Beware cats’ paws, trojan horses

chroniclePerspective Stephen Mpofu
Zimbabweans are at war. Ironically at war with themselves and with the enemy hell-bent on causing anarchy to further their imperialist designs and turn back the clock of the revolution that brought Uhuru and its attendant benefits to the masses in this country.

On the one hand, there are those leaders and ordinary citizens, both stalwarts of the revolution, who believe that Zimbabwe is for Zimbabweans and Zimbabweans alone, and that any action taken by the government socially, economically and politically should advance the fruits of the armed revolution that freed Zimbabweans from the shackles of white racist oppression under colonial rule.

It is this group of people who are in the forefront of the fight against re-colonisation by Western imperialists now using their dirty money to create anarchy by bankrolling street vendors to oppose the government’s initiative in relocating them to designated sites thereby decongesting streets in order for normal business to run uninterrupted in the central business districts of Zimbabwe’s cities.

Then there are, on the other hand, Zimbabweans who hunger after power for power’s sake and believe the country is not free unless they accede to power themselves by whatever means – and these are the people in collusion with imperialists by telling vendors to resist relocation to new trading sites being set up by local authorities, particularly in Harare at this time in point.

The populations of street traders in Harare, the capital, and in Zimbabwe’s second largest city, Bulawayo, have burgeoned over the years because workers who lost jobs due to illegal Western sanctions, which have crippled the economy, have turned to street trading to eke out meagre existence for their families.

The sanctions imposed by Britain, America and their allies were intended to exact regime change and reverse land reform in order for white farmers to continue to enjoy a large share of land while the black majority needing that land the most continued to scratch, like chickens, small and mostly barren pieces of land as though they, not the white minority squatting on vast tracts of land, were aliens in the land of their ancestors.

It is therefore a tragic irony that the Western imperialists are now embracing the victims of their sanctions as though their governments are kind-hearted Samaritans. Of course, they remain anti-Zanu- PF government as ever before and are merely using vendors as cats’ paws to attempt to bring about illegal regime change so that a new regime that kowtows to the contemporary imperialists may get into power and preside over the hegemonic designs of the foreigners.

Of course, there are those political leaders who run with the hounds and have been telling street vendors to stay put on shop pavements and in confrontation with the government.

One wonders whether this second group of people and their political organisation are not aware that Western imperialists with diplomatic representation in the country are hell-bent on dividing Zimbabweans to weaken them and then bring them under the foreigners’ control, or whether they are in cahoots with the foreigners because they want power for power’s sake.

It really boggles the mind, the way some of our people run with the hares and hunt with the hounds.

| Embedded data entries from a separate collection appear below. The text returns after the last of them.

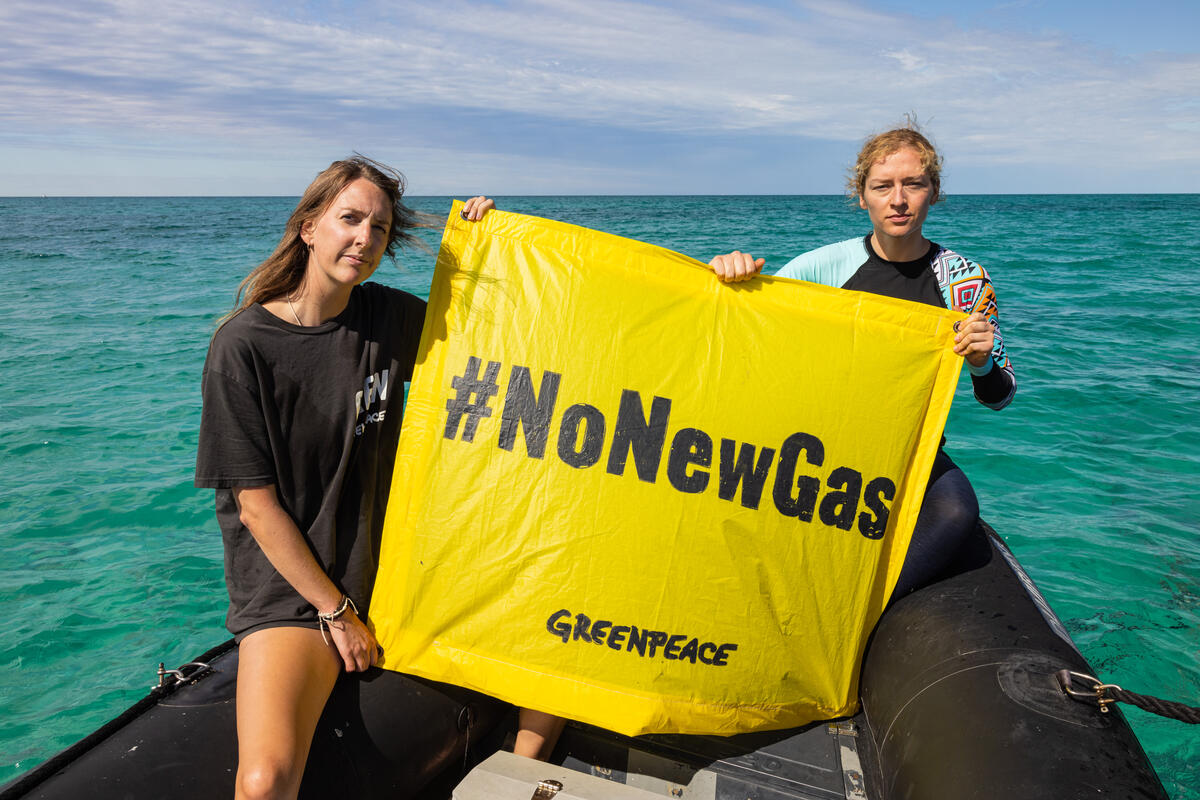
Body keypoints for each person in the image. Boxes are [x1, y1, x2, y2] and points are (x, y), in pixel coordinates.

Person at [194, 155, 495, 800]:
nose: (364, 239)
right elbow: (255, 506)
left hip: (391, 575)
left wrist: (486, 249)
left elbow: (505, 341)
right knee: (265, 778)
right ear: (309, 227)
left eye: (380, 228)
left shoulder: (385, 318)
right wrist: (338, 611)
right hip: (295, 593)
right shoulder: (242, 347)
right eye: (349, 219)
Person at [708, 125, 1016, 597]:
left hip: (908, 452)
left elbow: (1000, 396)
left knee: (956, 512)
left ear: (933, 192)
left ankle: (862, 611)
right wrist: (731, 278)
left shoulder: (963, 280)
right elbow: (750, 335)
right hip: (821, 445)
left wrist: (979, 361)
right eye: (882, 186)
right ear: (861, 197)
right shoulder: (822, 269)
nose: (899, 199)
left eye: (913, 184)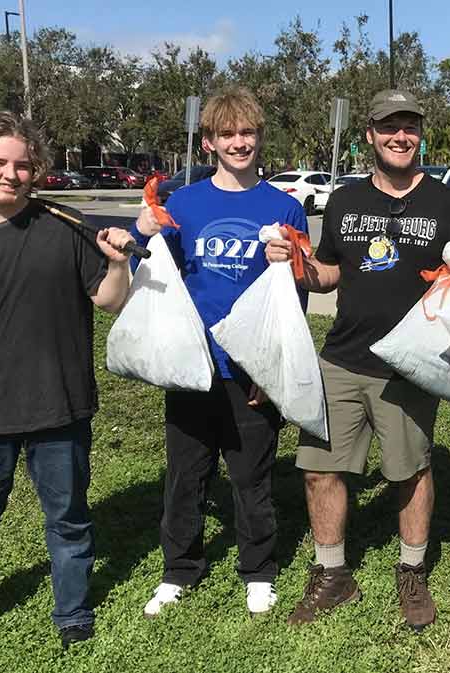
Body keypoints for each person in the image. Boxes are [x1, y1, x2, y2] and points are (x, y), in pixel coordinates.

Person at [265, 89, 450, 631]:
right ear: (369, 134)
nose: (400, 136)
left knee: (409, 472)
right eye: (389, 126)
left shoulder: (448, 204)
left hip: (410, 363)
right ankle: (333, 573)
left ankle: (412, 571)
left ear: (419, 135)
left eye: (410, 126)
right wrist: (297, 263)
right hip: (342, 358)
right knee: (320, 470)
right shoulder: (344, 201)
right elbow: (328, 274)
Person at [0, 111, 136, 662]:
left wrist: (116, 264)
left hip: (58, 406)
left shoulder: (64, 227)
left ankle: (73, 614)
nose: (10, 174)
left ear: (35, 168)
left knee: (67, 519)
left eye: (21, 164)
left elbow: (112, 300)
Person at [130, 87, 309, 619]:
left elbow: (294, 296)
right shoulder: (184, 204)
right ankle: (179, 569)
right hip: (193, 362)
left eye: (247, 132)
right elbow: (154, 271)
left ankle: (258, 570)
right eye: (227, 134)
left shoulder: (284, 207)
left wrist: (270, 366)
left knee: (251, 475)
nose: (239, 142)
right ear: (209, 142)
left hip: (250, 365)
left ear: (259, 137)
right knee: (186, 473)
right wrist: (139, 232)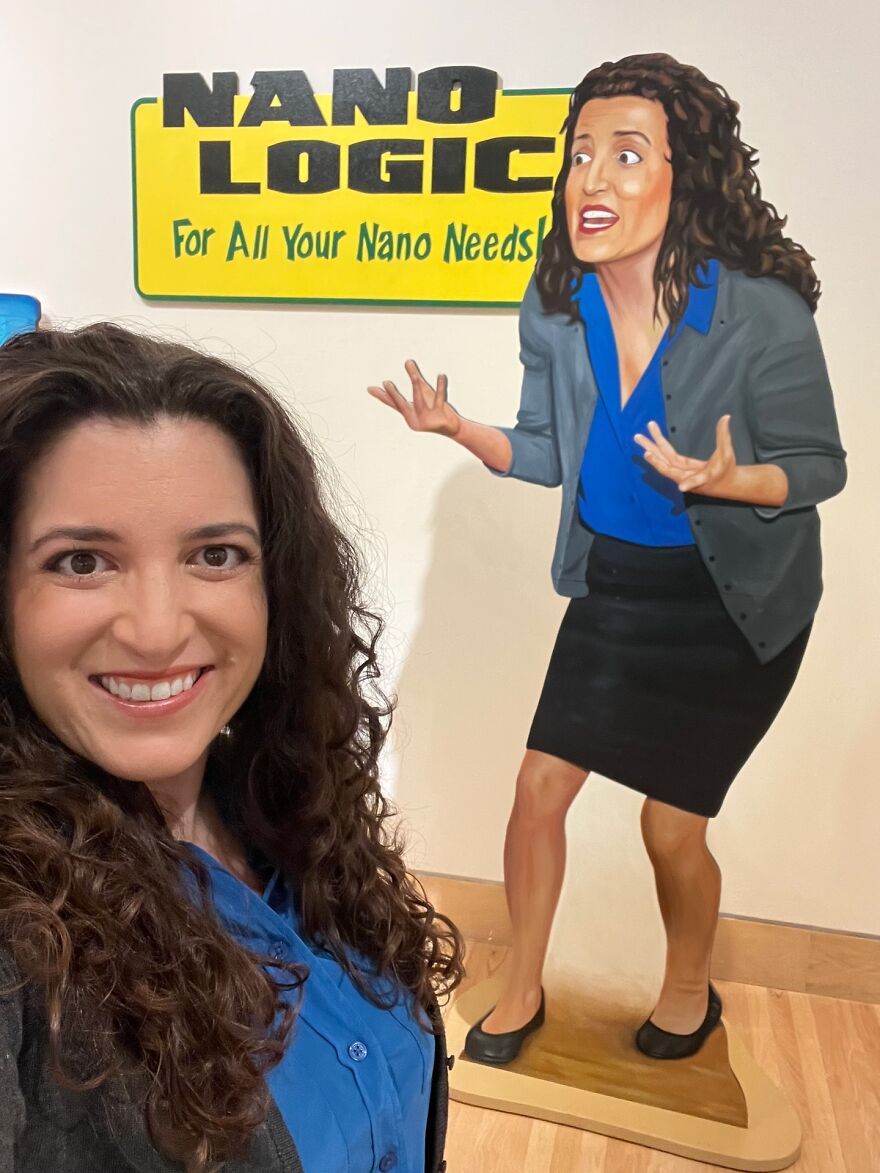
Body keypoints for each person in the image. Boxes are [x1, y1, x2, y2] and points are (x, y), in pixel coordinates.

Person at [368, 52, 846, 1065]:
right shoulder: (556, 309)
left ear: (688, 175)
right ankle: (522, 983)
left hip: (733, 604)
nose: (592, 178)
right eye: (580, 153)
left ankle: (689, 991)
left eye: (626, 154)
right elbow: (545, 453)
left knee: (671, 830)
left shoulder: (756, 309)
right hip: (619, 588)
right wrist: (458, 429)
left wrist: (729, 479)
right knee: (537, 789)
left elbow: (815, 469)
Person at [0, 321, 463, 1173]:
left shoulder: (288, 808)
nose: (157, 628)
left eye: (215, 554)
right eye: (80, 561)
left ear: (274, 583)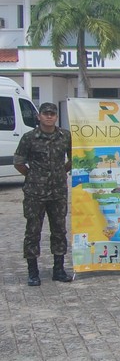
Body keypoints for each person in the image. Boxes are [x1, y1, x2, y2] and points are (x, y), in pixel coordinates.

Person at [15, 102, 72, 286]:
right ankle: (33, 272)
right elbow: (19, 162)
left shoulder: (65, 136)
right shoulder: (29, 138)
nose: (49, 116)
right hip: (35, 193)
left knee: (59, 231)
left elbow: (73, 158)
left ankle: (59, 270)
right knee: (33, 231)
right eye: (45, 113)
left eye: (52, 114)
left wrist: (61, 172)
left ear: (56, 117)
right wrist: (32, 176)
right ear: (39, 116)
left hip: (58, 192)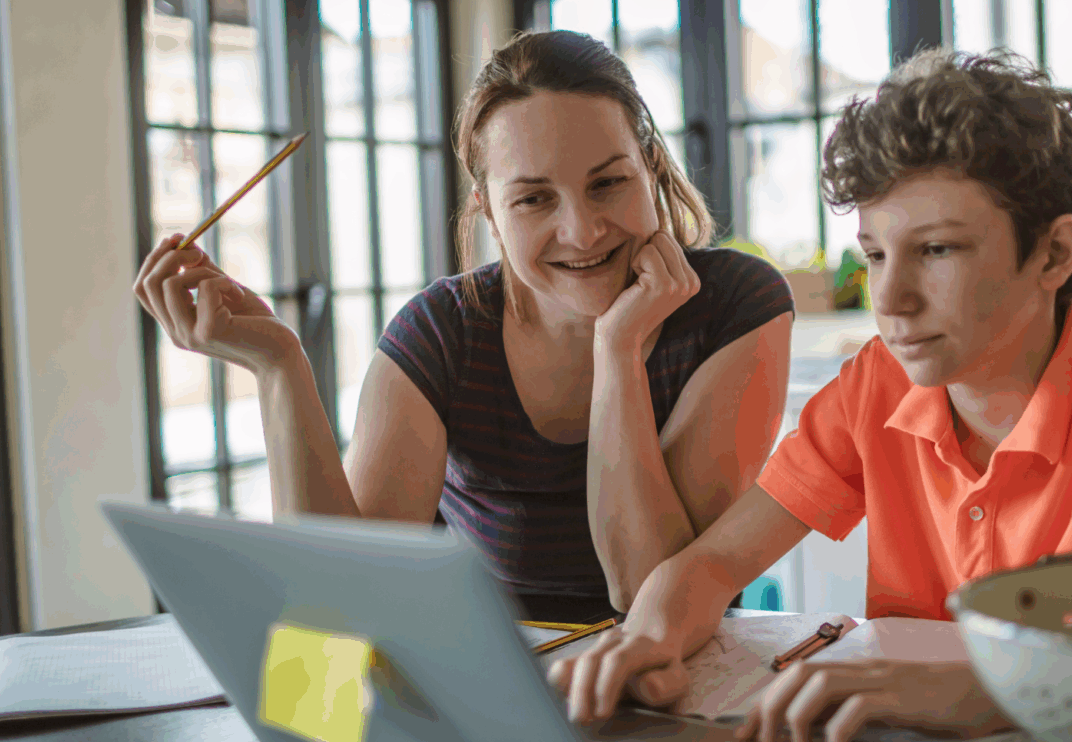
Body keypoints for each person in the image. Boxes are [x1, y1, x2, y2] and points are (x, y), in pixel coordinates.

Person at [550, 47, 1072, 742]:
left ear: (1055, 252)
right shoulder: (876, 386)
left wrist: (1000, 693)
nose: (890, 298)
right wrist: (648, 640)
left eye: (935, 249)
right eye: (875, 254)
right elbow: (717, 561)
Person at [132, 31, 794, 617]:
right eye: (533, 198)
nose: (582, 230)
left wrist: (617, 350)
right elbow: (340, 601)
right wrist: (278, 365)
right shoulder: (442, 334)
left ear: (650, 167)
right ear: (487, 209)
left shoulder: (737, 305)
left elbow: (644, 589)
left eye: (607, 183)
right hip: (495, 688)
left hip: (686, 683)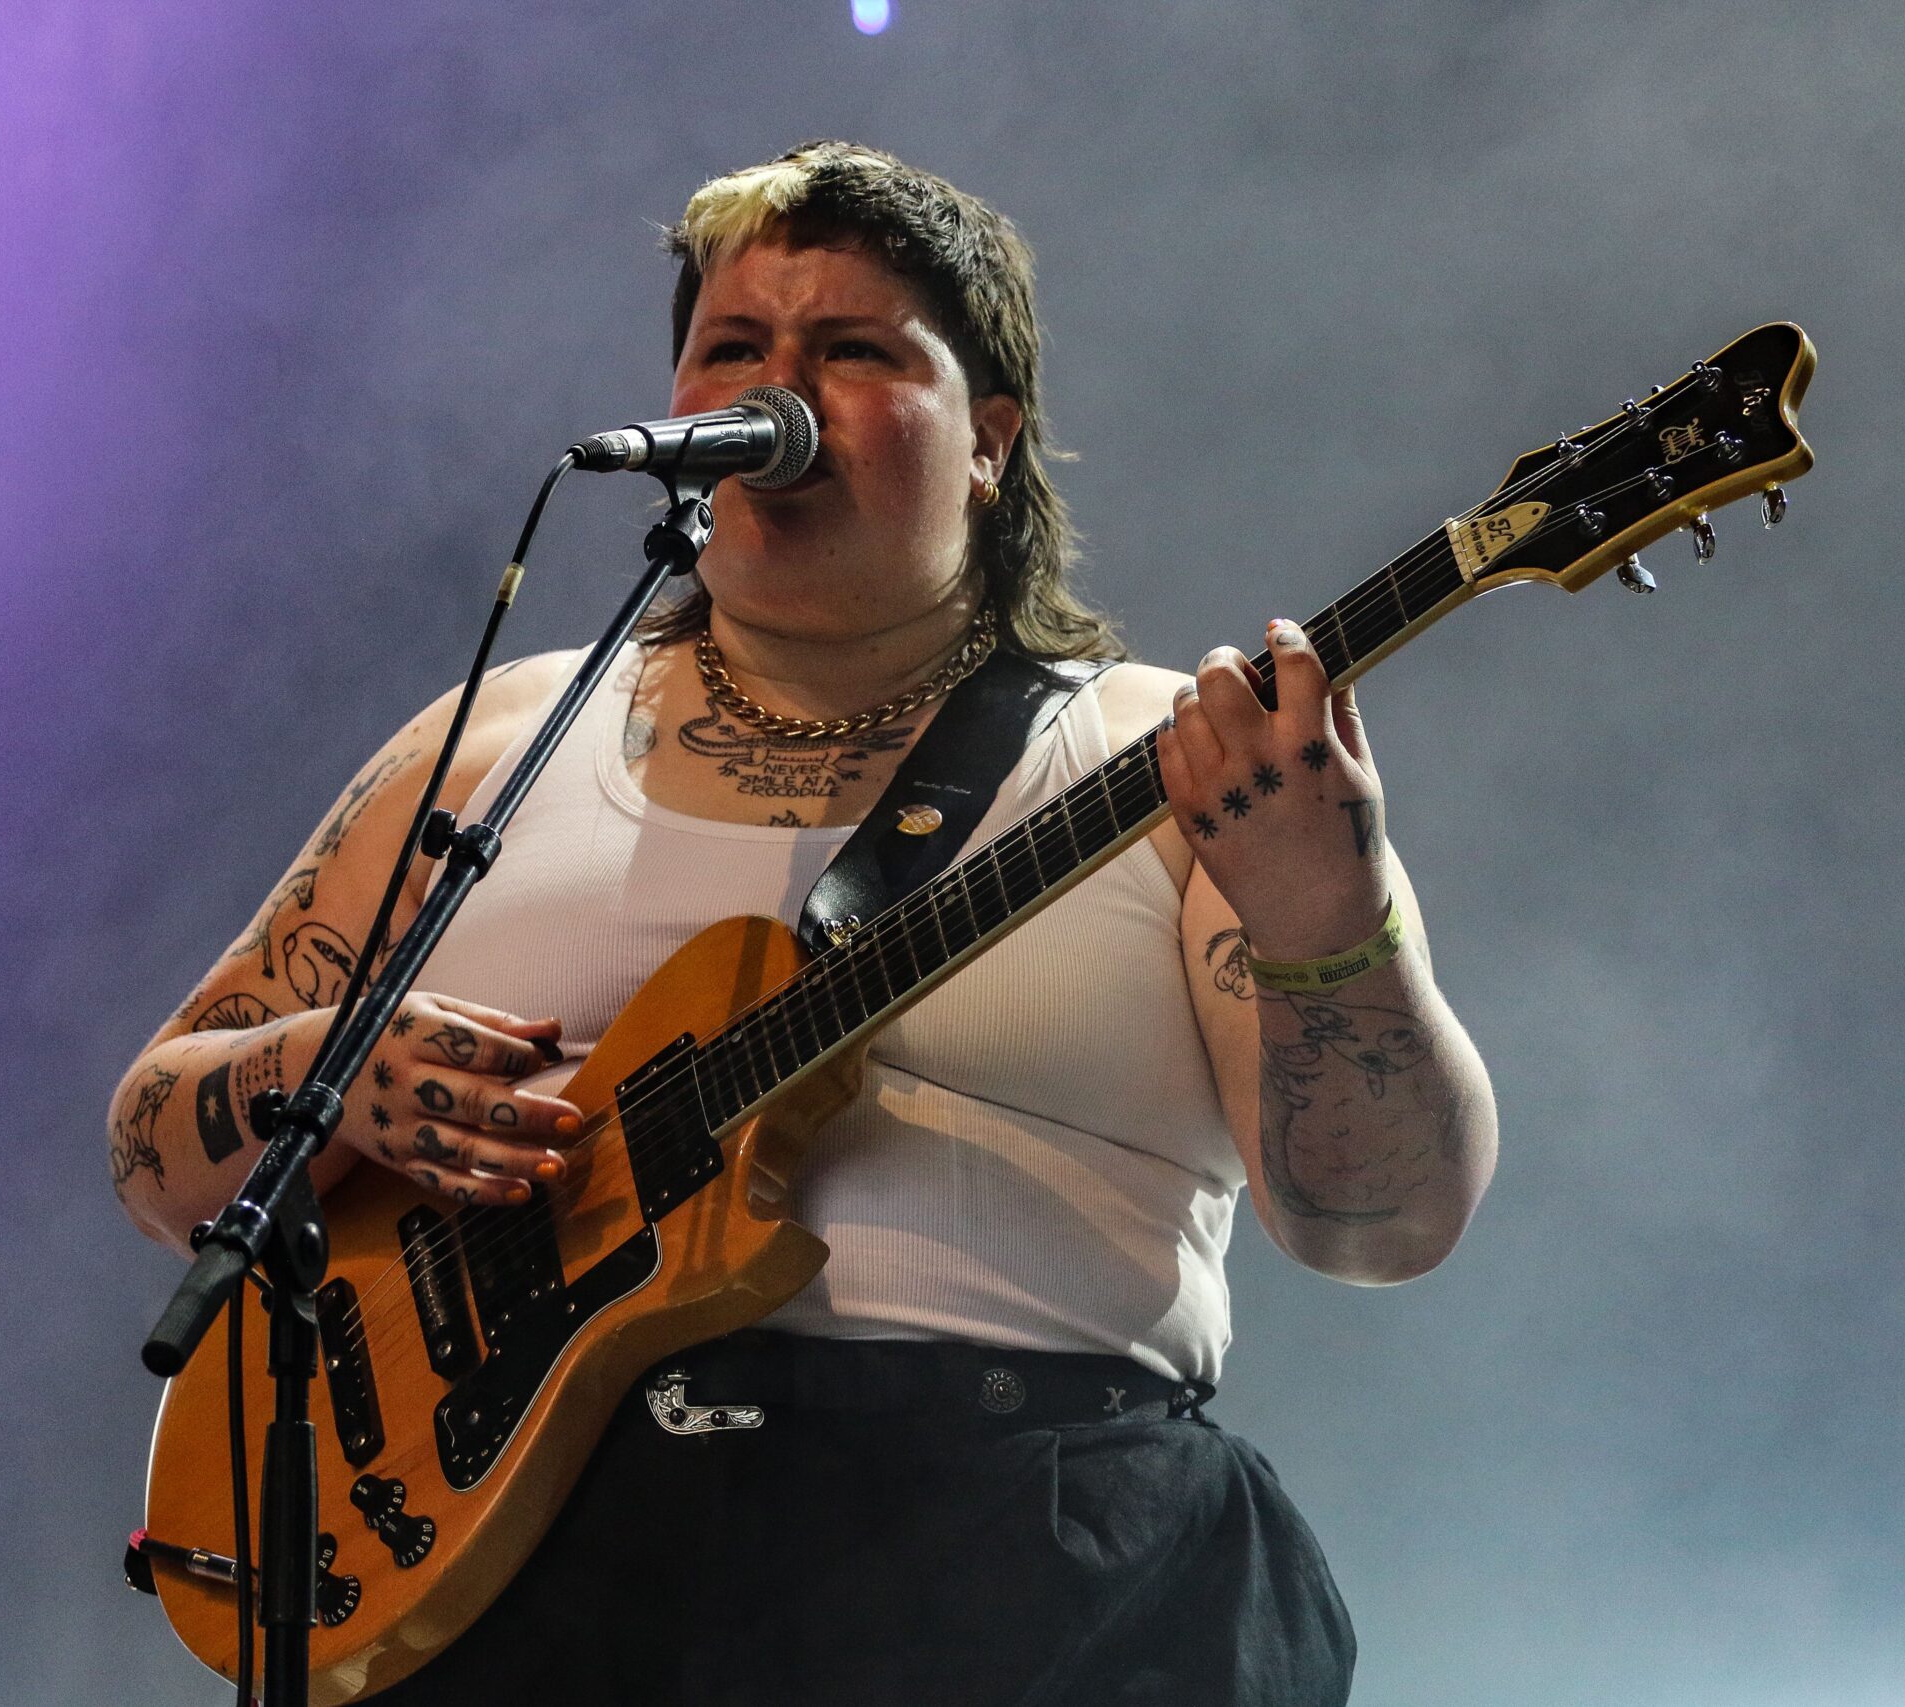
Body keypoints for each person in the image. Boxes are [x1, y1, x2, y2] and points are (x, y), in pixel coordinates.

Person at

Is it a lack of patriotism that causes them to behave the way they do as sellouts, Trojan horses, or is it because of political immaturity?

At 35 years of age, Zimbabwe is still fairly a young country, and a look back into the past through the telescope of time should remind all Zimbabweans of the way imperialists worked to divide and weaken our people in order to keep riding on the backs of our people as masters of the destiny of the black majority.

A momentary return to the colonial period should therefore dissuade Zimbabweans from bowing down their ears to incitement by imperialists to oppose those in power in the country right now as any such connivance will amount to political emollition.

Emollition because they will also resist implementation of the country’s economic blueprint, Zim Asset, and as a result there will be no solid advance in this country’s economic growth — and Zimbabwe’s enemies will celebrate the stagnation.

Then, of course, there is the question of external political financing whose implications some Zimbabwean political organisations do not mind, or are aware of but accept as long as the bankrolling acts as a lever to put them in power even against this country’s law forbidding external funding for political parties.

Yesterday one political organisation was saying it would boycott any future elections in Zimbabwe unless electoral reforms were effected — reforms that one understood as being meant to put that party in good stead for political victory.

Today the same organisation says it will cause those reforms to take place whether those in power like it or not. But, surely, should not reforms, reforms meant to benefit all the people of Zimbabwe, not be discussed and agreed by all concerned seated around a negotiating table?

No doubt any reforms meant to bring about positive change and stability politically and economically must be consensual, like sex, and not be forced on other people, like rape.

But now, following some pep talk by some foreigner dangling a fat purse those self-anointed reformists say they will take part in future elections in this country after all.

Are conditionalities accompanying foreign bank notes good for Zimbabweans or are they meant to open the door for a return to imperialism to this beautiful country of ours?

The bottom line in the discourse above is that if Zimbabweans remain united in the defence of their freedom and sovereignty they will remain invincible, whereas if tossed here and there by imperialist waves they will drown and with that the revolution that in 1980 ushered in a bold new political dispensation on the smouldering ashes of oppressive colonial rule.